The Faculty Senate debated Monday about what the appropriate policy should be if faculty members abandon their positions, another aspect of the continuously contested faculty handbook.
The issue is just one of many that the senate has been debating since early in the year to attempt to publish an updated version of the handbook to fit under the semester calendar.
“Abandonment is something that was essentially invented by the university about 14 years ago because there were two faculty members who simply disappeared from the university,” said Gerald Herman, associate professor for the history department.
The senators debated about what the appropriate length of time would be before a position was considered abandoned. The current policy states that after two weeks without contact, a contract is terminated, but they considered changing it to four.
“Four weeks without any communication could certainly be conceived as real abandonment,” said Associate Biology Professor Charles H. Ellis.
However, Physics Professor Robert Lowndes said that, “If somebody’s gone and they have teaching obligations … two weeks is generous. Unless you are in a coma and you can’t notify anybody, two weeks seems quite reasonable.”
The handbook was last published during the 1999/2000 academic year when the Senate decided that a university-wide taskforce should conduct a review.
“We are going through it section by section and we will eventually have another handbook,” Herman said.
In addition to the handbook, the Senators have only six more weeks to deal with the rest of the issues brought before them, including the final aspects of semester conversion.

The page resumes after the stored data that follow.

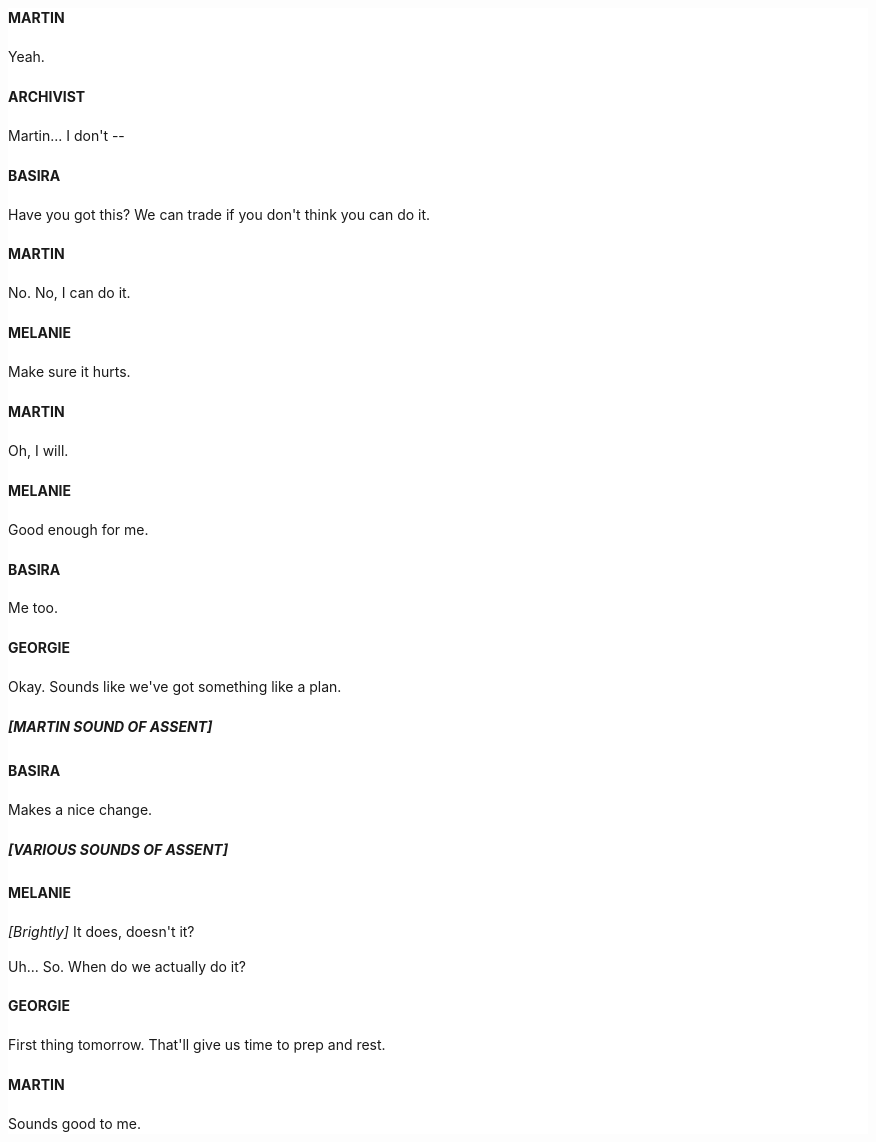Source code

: #### MARTIN

Yeah.

#### ARCHIVIST

Martin... I don't --

#### BASIRA

Have you got this? We can trade if you don't think you can do it.

#### MARTIN

No. No, I can do it.

#### MELANIE

Make sure it hurts.

#### MARTIN

Oh, I will.

#### MELANIE

Good enough for me.

#### BASIRA

Me too.

#### GEORGIE

Okay. Sounds like we've got something like a plan.

##### [MARTIN SOUND OF ASSENT]

#### BASIRA

Makes a nice change.

##### [VARIOUS SOUNDS OF ASSENT]

#### MELANIE

_[Brightly]_ It does, doesn't it?

Uh... So. When do we actually do it?

#### GEORGIE

First thing tomorrow. That'll give us time to prep and rest.

#### MARTIN

Sounds good to me.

The Senate Agenda Committee, chaired by Lowndes, has the task of deciding which issues must be dealt with before the end of the year.

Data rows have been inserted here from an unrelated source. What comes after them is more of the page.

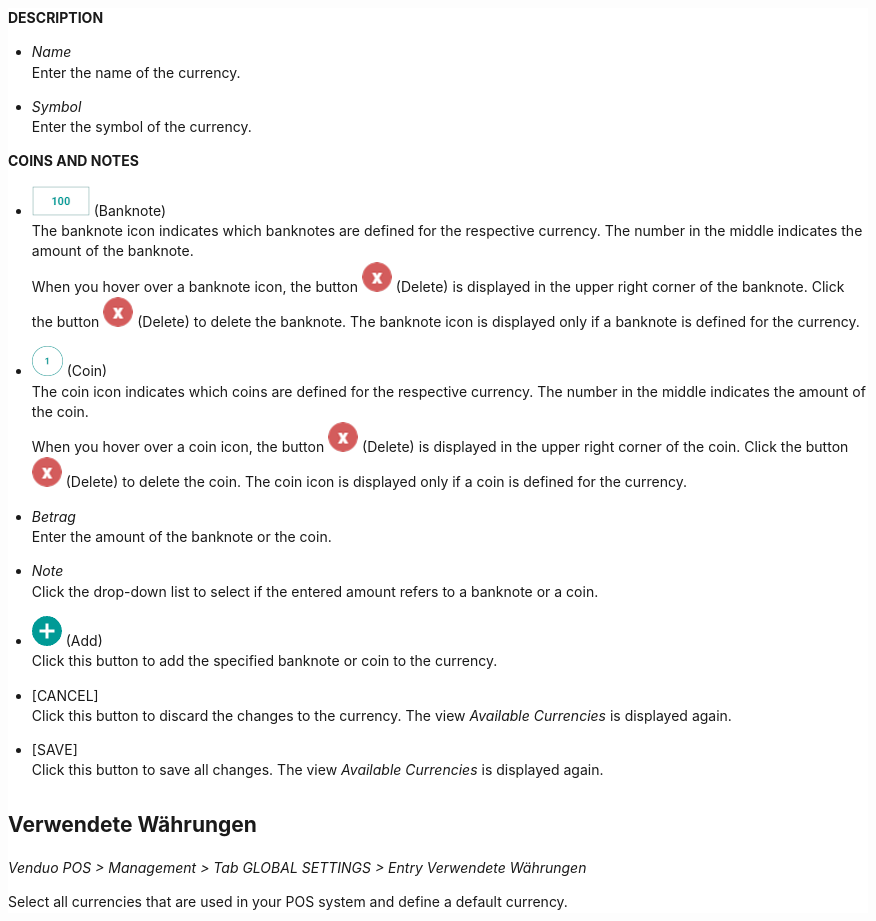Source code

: **DESCRIPTION**
- *Name*   
  Enter the name of the currency.

- *Symbol*   
  Enter the symbol of the currency.

**COINS AND NOTES**

- ![Banknote](/Assets/Icons/Banknote01.png "[Banknote]") (Banknote)   
  The banknote icon indicates which banknotes are defined for the respective currency. The number in the middle indicates the amount of the banknote.   
  When you hover over a banknote icon, the button ![Delete Currency](/Assets/Icons/Cross05.png "[Delete Currency]") (Delete) is displayed in the upper right corner of the banknote. Click the button ![Delete Currency](/Assets/Icons/Cross05.png "[Delete Currency]") (Delete) to delete the banknote.
  The banknote icon is displayed only if a banknote is defined for the currency.

- ![Coin](/Assets/Icons/Coin.png "[Coin]") (Coin)   
  The coin icon indicates which coins are defined for the respective currency. The number in the middle indicates the amount of the coin.   
  When you hover over a coin icon, the button ![Delete Currency](/Assets/Icons/Cross05.png "[Delete Currency]") (Delete) is displayed in the upper right corner of the coin. Click the button ![Delete Currency](/Assets/Icons/Cross05.png "[Delete Currency]") (Delete) to delete the coin.
  The coin icon is displayed only if a coin is defined for the currency.

- *Betrag*   
  Enter the amount of the banknote or the coin.

- *Note*   
  Click the drop-down list to select if the entered amount refers to a banknote or a coin.

- ![Add](/Assets/Icons/Plus04.png "[Add]") (Add)   
  Click this button to add the specified banknote or coin to the currency.

- [CANCEL]   
  Click this button to discard the changes to the currency. The view *Available Currencies* is displayed again.

- [SAVE]   
  Click this button to save all changes. The view *Available Currencies* is displayed again.


## Verwendete Währungen
*Venduo POS > Management > Tab GLOBAL SETTINGS > Entry Verwendete Währungen*

Select all currencies that are used in your POS system and define a default currency.


[comment]: <> (no section name for the first section -> Pay Desk and Payments?)
  [comment]: <> (Is it the maximum length of the number or the exact length?)
  [comment]: <> (What does it mean?)
  [comment]: <> (list of keys is needed)
[comment]: <> (is that right?)
  [comment]: <> (insert list of return reason keys)
  [comment]: <> ("Setting will be deleted, should always be active")
[comment]: <> (need information; Is that right?)
[comment]: <> (Is shelf name right? Not number of the shelf???)
  [comment]: <> (Should the country field be mandatory and a drop-down list?)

“We’re dealing with the faculty handbook which is a … huge task,” Lowndes said. “I don’t think we’re going to get it completely done this year.”
With the summer teaching issue set, the senate will deal with other individual issues pertaining to campus.
The Provost’s office is promoting a university-wide standard QPA for all undergraduate students, as opposed to the individual college standards currently applicable.
In the upcoming weeks, the Senate will be hearing a report from the Institutional Management Practices Committee on the status of the information systems at the university.
“The senate knows it’s being flooded,” Herman said, “but its trying very hard to keep its nose above water.”